In this first edition 2010-2011, the magazine mainly focuses on the cities of Eindhoven and Maastricht and their surroundings (Brainport Region and Maastricht Region). The feature articles “Xplore Eindhoven” and “Xplore Maastricht” take readers through a day out in the two cities, with a list of things to do and to see and addresses to check out.
To me, X is a welcome addition to the existing resources for expats in the Netherlands, because it targets the more specific, not insignificant and yet often forgotten international community living in the southeastern corner of the country.
With feature articles such as “Yes, it’s homemade”, “Xperts” and “Let’s go out”, where typical or innovative regional products (Limburg vlaai, ASML chip machine) and activities (Dutch Design Week, TEFAF) are placed in the spotlight, this new publication clearly wants to take up the challenge to put the Southeast Netherlands on the national and international map.
In any case, the airports of Eindhoven and Maastricht certainly seem to occupy an advantageous central spot on the map of Europe on the “Fly Away… and come back” page.
X also gives insights and tips to help expats feel more at home not only in the Provinces of Brabant and Limburg, but in the Netherlands as a whole.

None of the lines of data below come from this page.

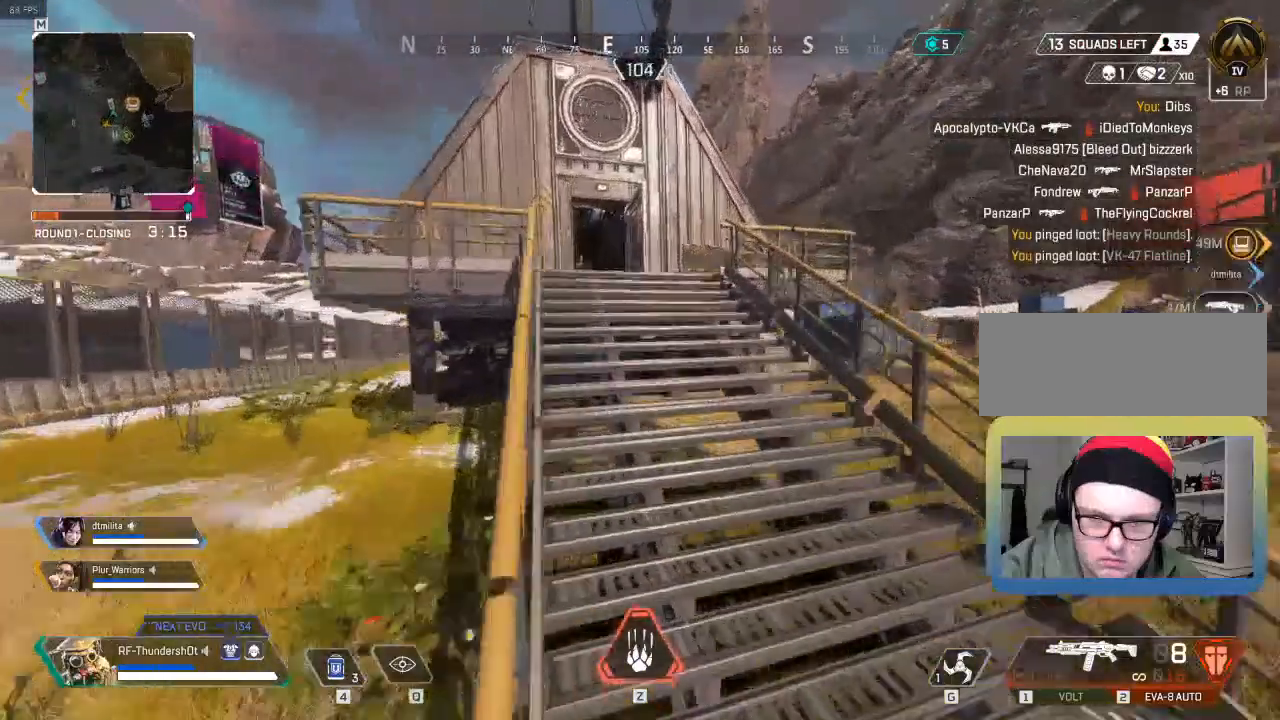
{"keys": ["shift", "w"], "events": []}
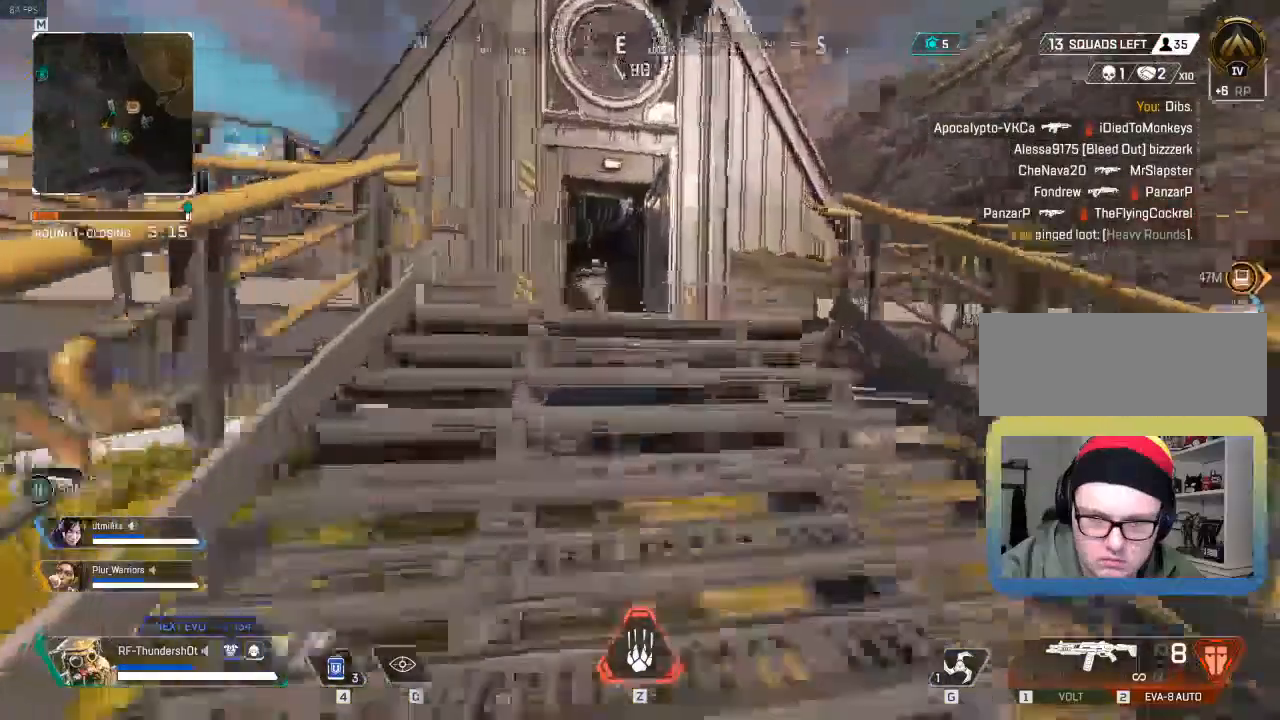
{"keys": ["shift", "w"], "events": []}
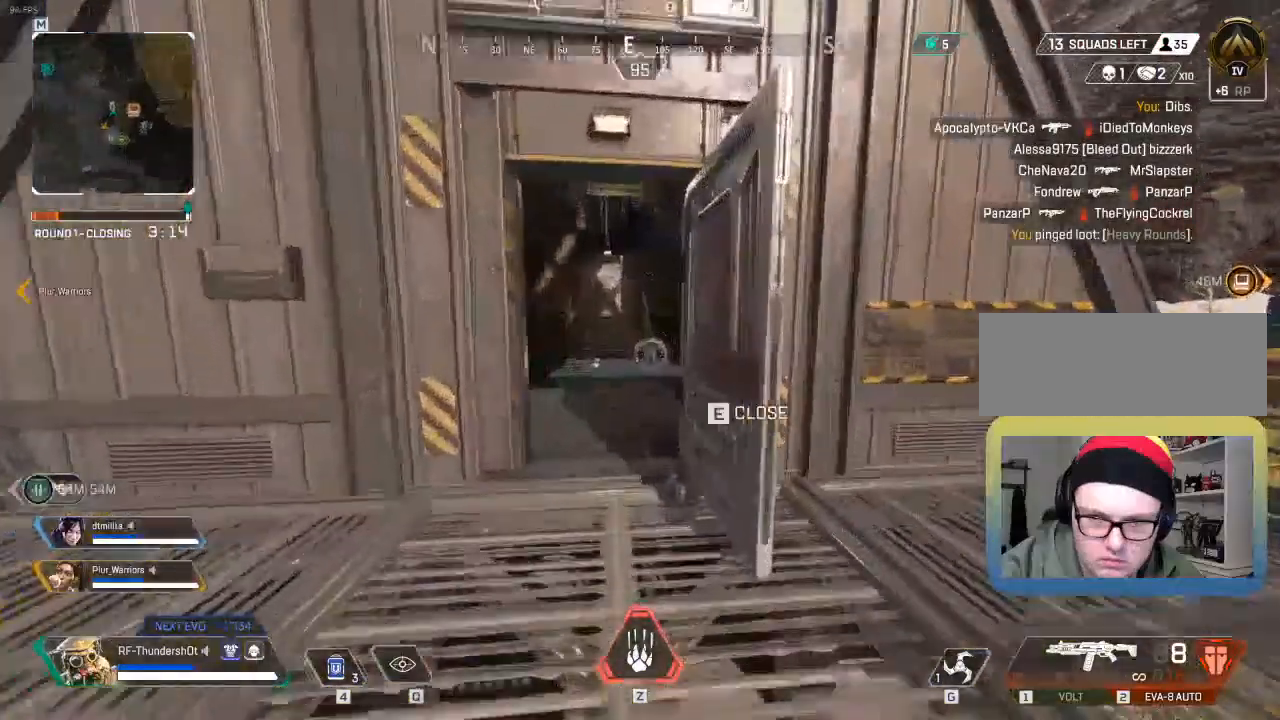
{"keys": ["shift", "w"], "events": []}
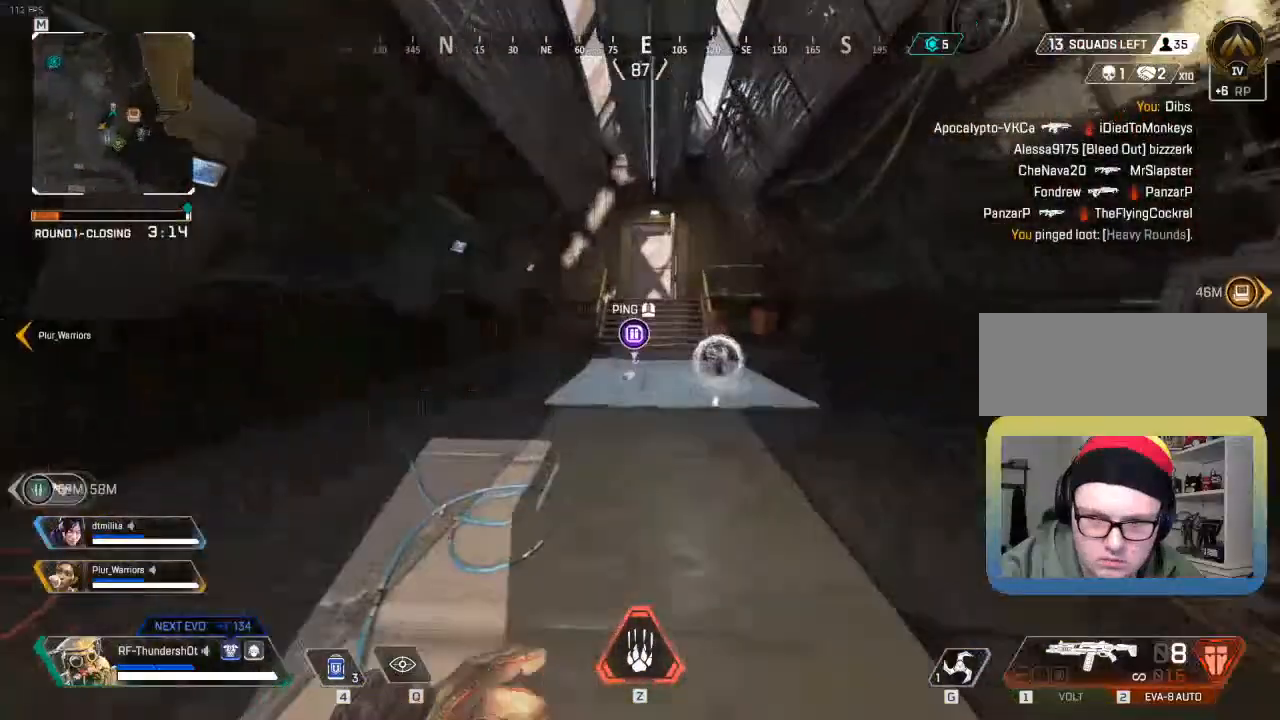
{"keys": ["e", "shift", "w"], "events": [[467, "e", "down"]]}
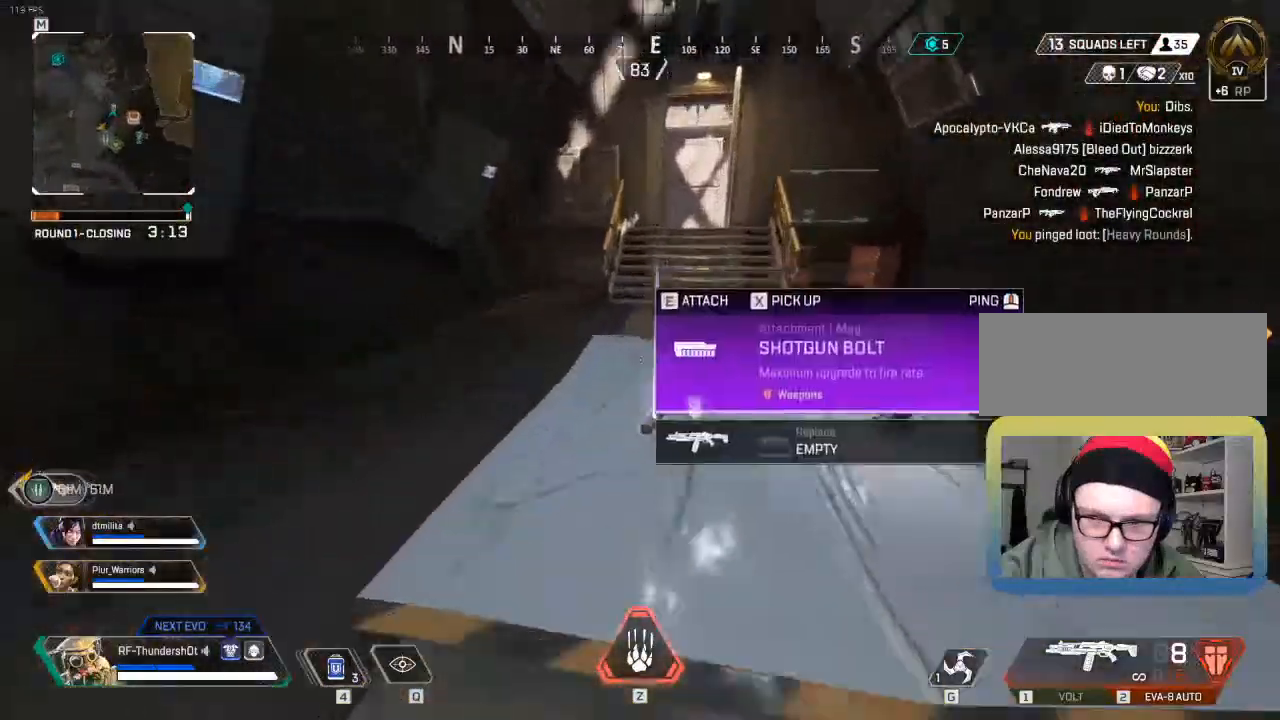
{"keys": [], "events": [[117, "e", "up"], [183, "e", "down"], [217, "shift", "up"], [300, "e", "up"], [367, "e", "down"], [450, "w", "up"], [483, "e", "up"]]}
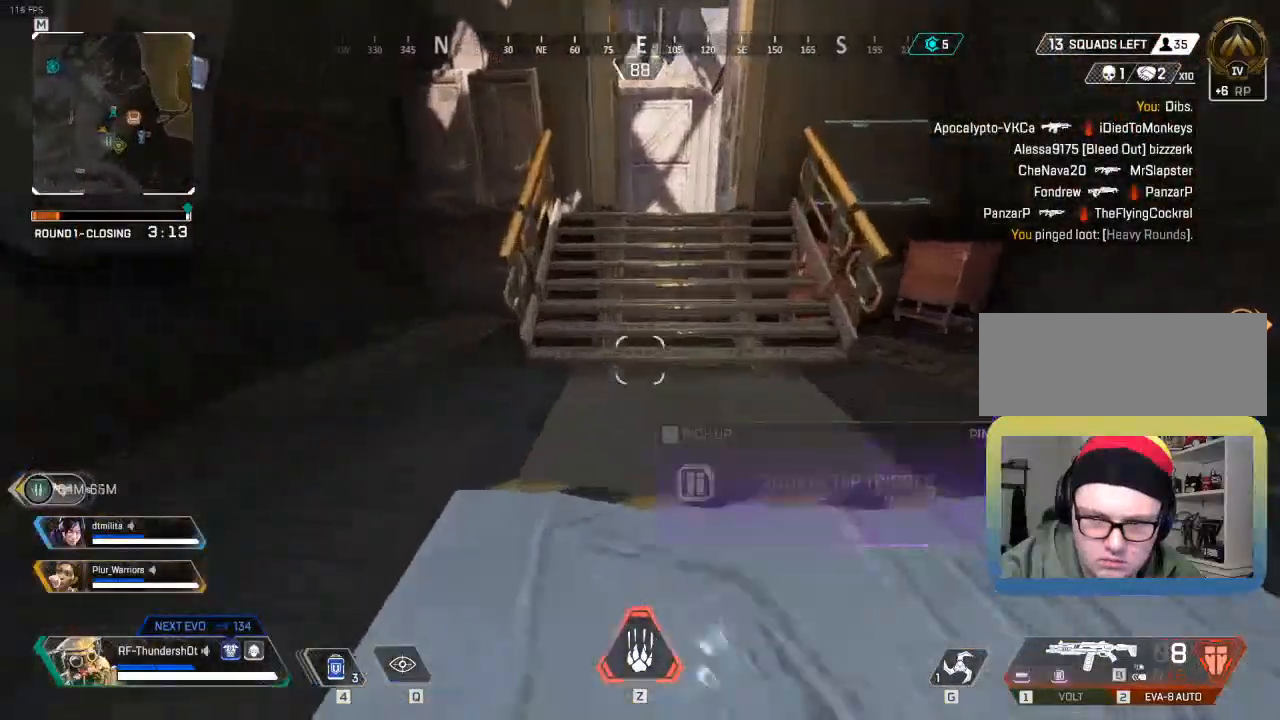
{"keys": ["e"], "events": [[50, "s", "down"], [267, "s", "up"], [467, "e", "down"]]}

There’s for example a street interview with Dutch passers-by who explain what makes the HEMA shop such a typical Dutch institution, a list of tricky words in Dutch, like “slim” (it doesn’t mean thin) and “mierenneuker” (not to be translated literally), and a funny quiz testing readers on their knowledge of the Dutch culture: “Are you Dutch proof?”
What I find the most interesting about the magazine is its Southeastern perspective, seen from the Dutch point of view. This may sound strange, but living in the Maastricht region, I must admit that I seldom place myself geographically in reference to Eindhoven. I usually say for example that I live 30 minutes away from Aachen, Liège and Hasselt in the Meuse-Rhine euroregion and one hour away from Brussels, the capital of Europe.
This new magazine shows me yet another way to place myself and makes me realise how much I still can discover about Eindhoven, the “city of light”, and the “top technology” Brainport region.
I now also know that it is possible to travel to Eindhoven entirely by bike, on a 80 km path along the South Willem’s canal (Zuid Willemsvaart ) with “no hills, no traffic lights, and no traffic!” Definitely something to try out.